One way to deal with it is redux-saga

Basically we can say that API call is the side-effect while running the normal code execution so, to deal with these sort of side-effects, we separate them from normal code and move it to relevant saga files where those are handled by generator functions without affecting normal code execution.

Specific to your statement:

I talked with a guy stating that API/REST calls should always only be in top component, and never in any childs.

I do not know what your use-case is but making API calls only in Parent component does not seem correct in terms of Seperation of Concerns and Reusability.

As you already answered in next statement:

I often find this pattern kind of hard with state management

I do not think it's a common understanding or recommended practice in React or even in any programming world.
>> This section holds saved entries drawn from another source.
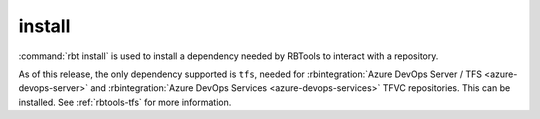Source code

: .. rbt-command:: rbtools.commands.install.Install

=======
install
=======

:command:`rbt install` is used to install a dependency needed by RBTools to
interact with a repository.

As of this release, the only dependency supported is ``tfs``, needed for
:rbintegration:`Azure DevOps Server / TFS <azure-devops-server>` and
:rbintegration:`Azure DevOps Services <azure-devops-services>` TFVC
repositories. This can be installed. See :ref:`rbtools-tfs` for more
information.


.. rbt-command-usage::
.. rbt-command-options::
If I would do API call without using redux-saga, I would do it in a relevant child component.

3 Comments

Question is where to make API calls child or parents, not how to make API calls
I think this answer is toally valid as it answers my question that it is OK to do API call's in child components. Thanks for your input. I prefer Jimi's descroption of the same answer, but thanks alot for your input. Appreciated.
Thanks @ThomasSegato, I am happy that you considered my input.